Differential Revision: https://phabricator.haskell.org/D2304

GHC Trac Issues: #5642

comment:42 Changed 5 weeks ago by bgamari

  • Status changed from new to merge

We might consider merging this for 8.0.2.

comment:43 follow-up: Changed 5 weeks ago by gidyn

Gen_v3 not going in?

comment:44 in reply to: ↑ 43 Changed 5 weeks ago by RyanGlScott

Replying to gidyn:

Gen_v3 not going in?

At least, not for now. In Phab:D2304, SPJ also asked to repeat the same experiment in comment:39, but with a four-constructor datatype:

data Bigsum = C0 | C1 | C2 | C3 -- Perhaps not the best name in hindsight...

As above, here are Gen_v1.hs, Gen_v2.hs, and Gen_v3.hs, and here are their logs:

  • Gen_v1.txt
    • {terms: 143, types: 562, coercions: 239}
    • 94,739,056 bytes allocated in the heap
    • Total time 0.201s ( 0.191s elapsed)
  • Gen_v2.txt
    • {terms: 148, types: 638, coercions: 174}
    • 93,979,880 bytes allocated in the heap
    • Total time 0.196s ( 0.187s elapsed)
  • Gen_v3.txt
    • {terms: 148, types: 638, coercions: 174}
    • 94,281,768 bytes allocated in the heap
    • Total time 0.203s ( 0.192s elapsed)

Curiously, in this example, v3 fares worse than v2. Again, I'm not sure what's going on here, and with a sample size of two, it's difficult to conclude if the strategy in v3 is always better than v2. I suspect it's asymptotically better, since we go from an O(n) number of L1s/R1s to an O(log n) number, but I'd need more evidence to support that claim.

(Extracted data entries)

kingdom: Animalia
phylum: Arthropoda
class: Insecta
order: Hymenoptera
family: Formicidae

* * *

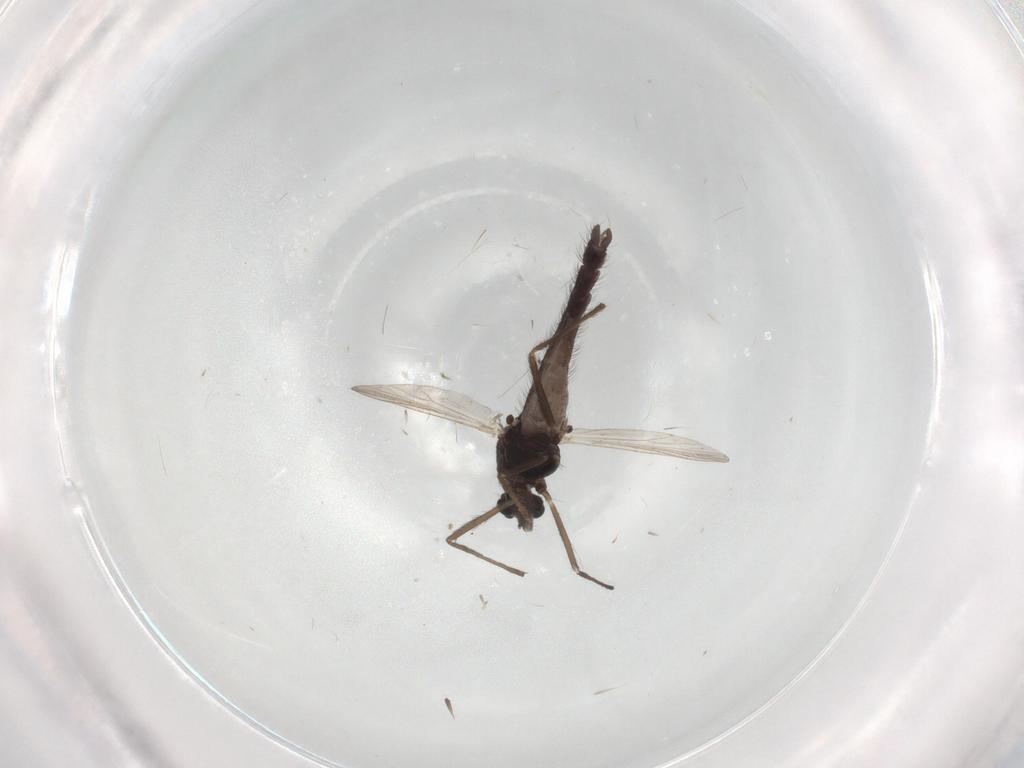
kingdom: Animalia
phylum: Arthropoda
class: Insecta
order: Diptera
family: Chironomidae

Work instructions:
A: Repeat the part of the GHC Trac discussion that opens with the words containing "data Bigsum = C0" and closes with "( 0.187s elapsed)".
B: In the GHC Trac discussion, which release does bgamari suggest this change might be merged for?
C: Write the next part of the GHC Trac discussion about Gen_v3, starting after its final sentence.

Task results:
A:
data Bigsum = C0 | C1 | C2 | C3 -- Perhaps not the best name in hindsight...

As above, here are Gen_v1.hs, Gen_v2.hs, and Gen_v3.hs, and here are their logs:

  • Gen_v1.txt
    • {terms: 143, types: 562, coercions: 239}
    • 94,739,056 bytes allocated in the heap
    • Total time 0.201s ( 0.191s elapsed)
  • Gen_v2.txt
    • {terms: 148, types: 638, coercions: 174}
    • 93,979,880 bytes allocated in the heap
    • Total time 0.196s ( 0.187s elapsed)

B: 8.0.2

C:
comment:45 Changed 4 weeks ago by rrnewton

Small addendum. If you split this up and compile the "from" and "to" methods separately, it is clear that most of the work is in the "from". On the small-four constructor examples:

Version 1:

  • 239 coercions with both to/from.
  • 200 coercions with just "from"
  • 39 coercions with just "to"

Version 2:

  • 174 coercions with both to/from.
  • 132 with just from
  • 42 with just "to"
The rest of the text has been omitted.